(Extract provided):
....
# Metric Thread Chart



## JOEZ (Jun 30, 2014)

I will be cutting metric threads for different parts  real soon.
Does anyone know of a good Printable chart Online that I could Print too have by the lathe.
I have found several with (A lot of Different Numbers).


----------



## JimDawson (Jun 30, 2014)

This one seem pretty easy to read

http://www.freetechnicalcharts.com/media/Metric_Tap_Size_Chart.pdf


----------



## JOEZ (Jun 30, 2014)

JimDawson said:


> This one seem pretty easy to read
> 
> http://www.freetechnicalcharts.com/media/Metric_Tap_Size_Chart.pdf



This was Exactly what I had in Mind.
 Thanks


----------



## fretsman (Jul 1, 2014)

Thanks for posting that, Jim, and thank you as well for asking about this, JOEZ-  )

Dave


----------



## zmotorsports (Jul 1, 2014)

Thanks for posting that up Jim.  I hadn't seen that one before and made me a couple of copies for quick reference.

Thanks.

Mike.


----------



## RandyM (Jul 1, 2014)

Here are the charts I use.


----------



## zmotorsports (Jul 1, 2014)

Another great one.  Thanks Randy.

Mine are just printed and stuck together on the inside of my side locker on my toolbox for quick reference but they are getting pretty dirty and weathered looking.  Time to upgrade/replace them.

Mike.


----------



## Dunc1 (Jul 2, 2014)

Slightly off topic but going to
http://www.freetechnicalcharts.com/media/
gives the parent directory with lots more charts & tables.


----------



## scrollsawer61 (Jul 3, 2014)

Thanks for posting very helpful.

- - - Updated - - -

Thanks for posting very helpful. I hadn't seen this one before.


----------



## Marco Bernardini (Jul 3, 2014)

I made some improvements to the table I keep on the side of my drill press: it is for the most common coarse thread metric bolts.
....
(Information shown):
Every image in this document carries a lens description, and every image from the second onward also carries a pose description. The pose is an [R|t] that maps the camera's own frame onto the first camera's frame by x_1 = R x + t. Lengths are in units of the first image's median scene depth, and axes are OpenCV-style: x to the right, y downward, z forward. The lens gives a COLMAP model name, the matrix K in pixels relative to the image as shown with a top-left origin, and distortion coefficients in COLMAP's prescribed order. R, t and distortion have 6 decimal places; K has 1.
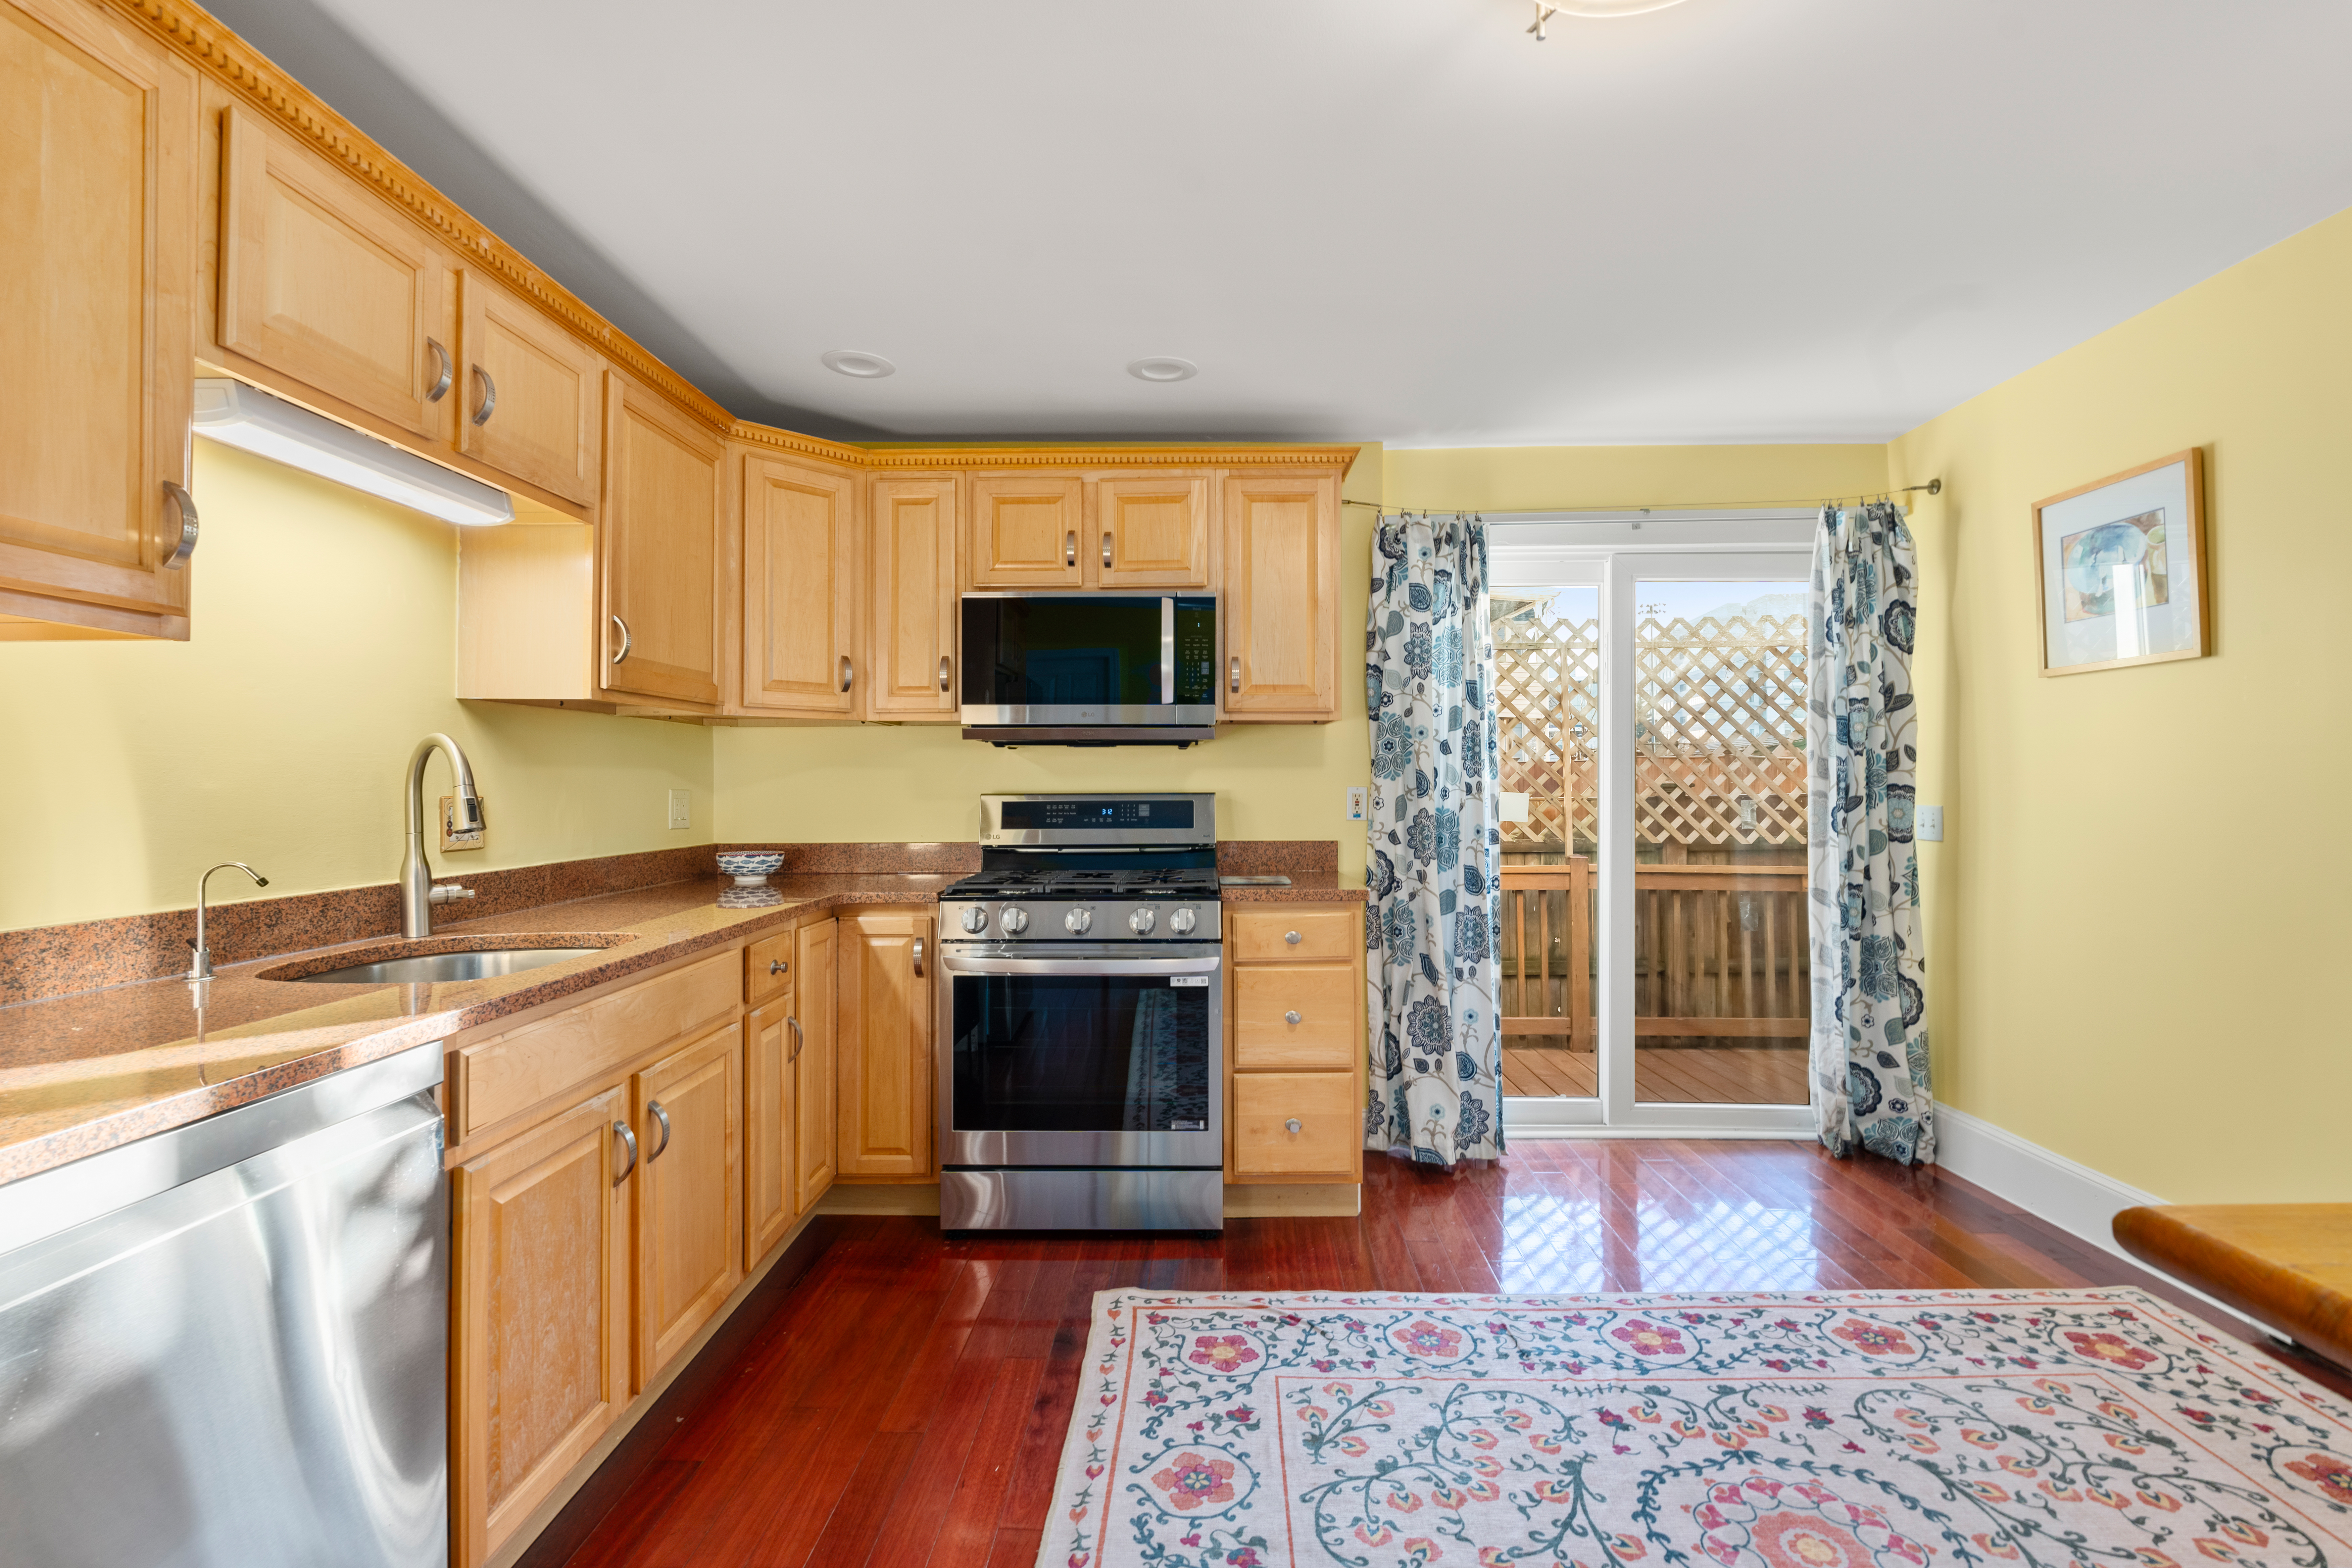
lens RADIAL K [[1058.6, 0, 1179.8], [0, 1058.6, 768.9], [0, 0, 1]] dist [-0.002272, -0.000183]
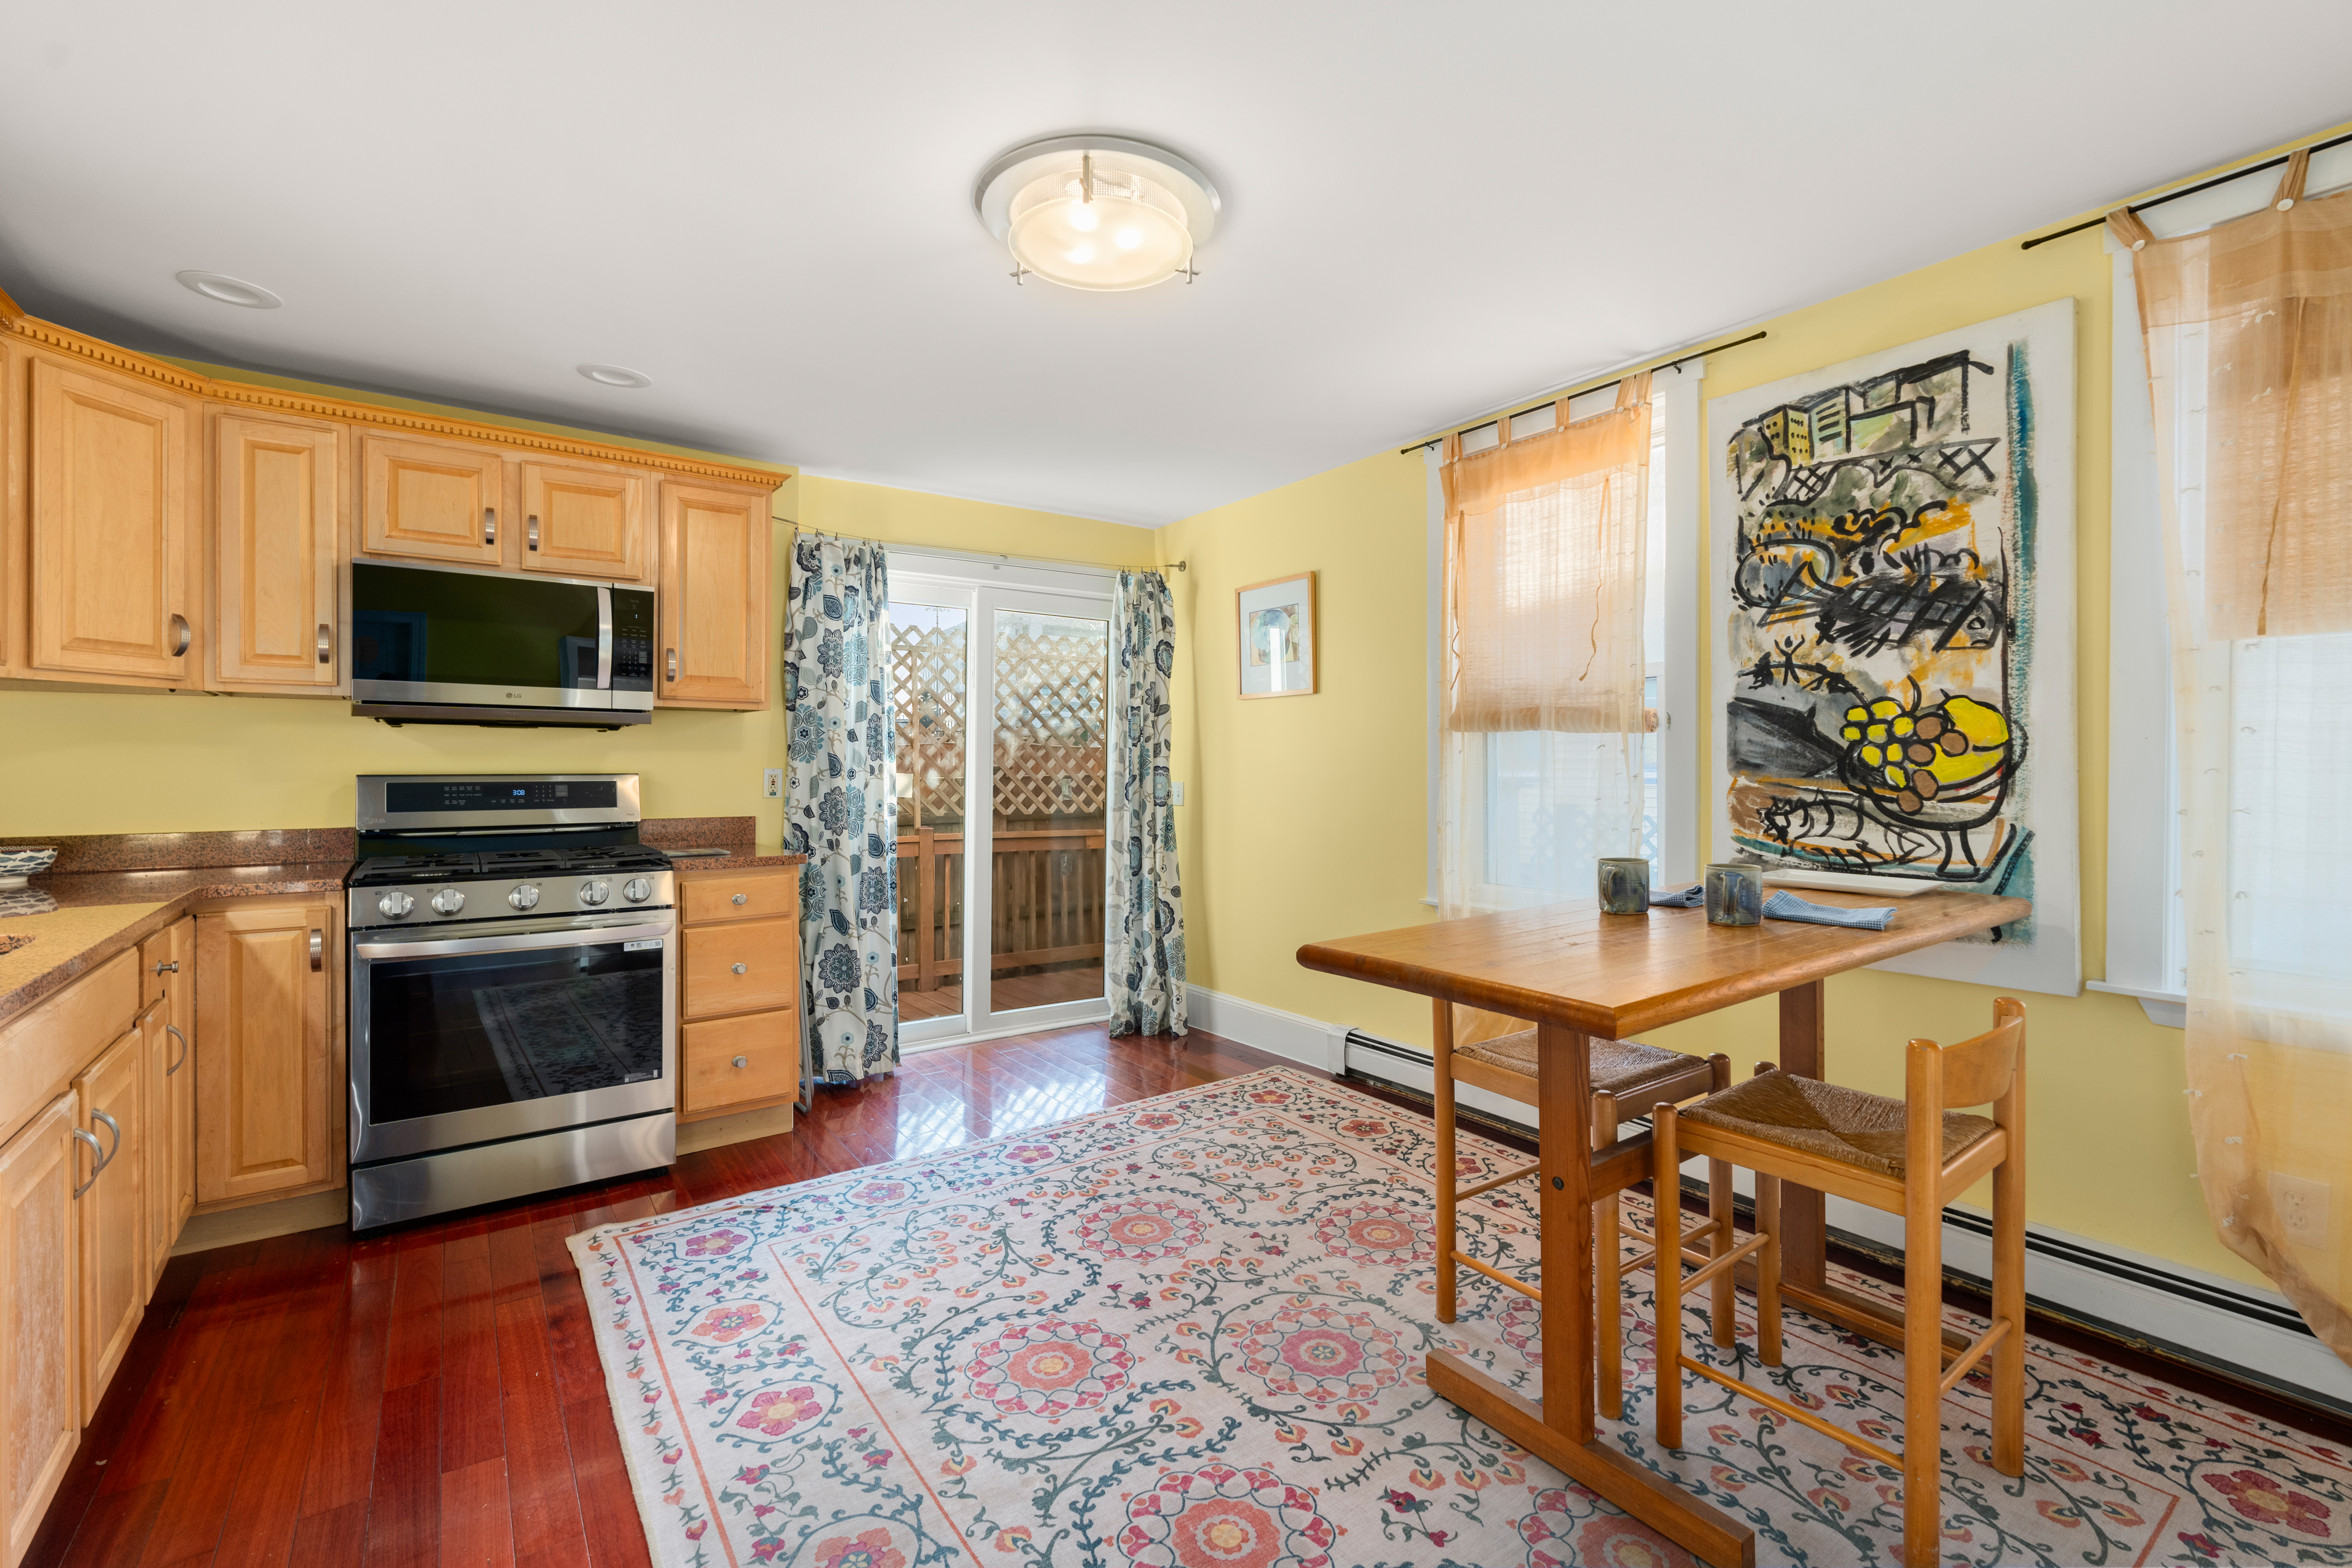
lens RADIAL K [[1035.5, 0, 1180.4], [0, 1035.5, 776.4], [0, 0, 1]] dist [0.000628, 0.000159]
pose [[0.794314, -0.001675, 0.607505, -0.184257], [-0.012696, 0.999732, 0.019355, -0.001803], [-0.607375, -0.023087, 0.794080, -0.169608]]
....
(Questions to answer):
1) List each username that heads a post in the forum thread on metric thread charts, giving each name once.
2) Carry on the forum thread on metric thread charts from the end of its last post.

(Results in order):
1)
JOEZ
JimDawson
fretsman
zmotorsports
RandyM
Dunc1
scrollsawer61
Marco Bernardini

2)
There is the bolt size, the hole size, the wrench size, the Allen key size for cap screws (ISO 4762) and countersunk flat head screws (ISO 10642), all with drawings so there is no need of translations (I'm lazy :biggrin.
The size is US letter sheet, but if you want the PDF or the SVG file PM me.


----------



## JOEZ (Jul 4, 2014)

I want too Thank Everyone for those Helpful Charts.
I have Those charts  Printed and in my Tool box.Thanks again.

I will not only be drilling and tapping for metric threads for normal projects. I will be Fabricating projects with Threads that I have to Machine for (one off ) Parts with Internal and External threads.

I'm real good at cutting Standard Threads (Example 3/8's x 16).
I will learn Metric threads next.

Because of asking this Question made me  Open up my Tool and Manufacturing Handbook.

I found a Chart just like the one in my book On Line in the link below.


http://osgtool.com/_branding/osgtool.com/files/catalogpages/USCTS08 321.pdf


----------



## ariscats (Jul 7, 2014)

Marco Bernardini said:


> I made some improvements to the table I keep on the side of my drill press: it is for the most common coarse thread metric bolts.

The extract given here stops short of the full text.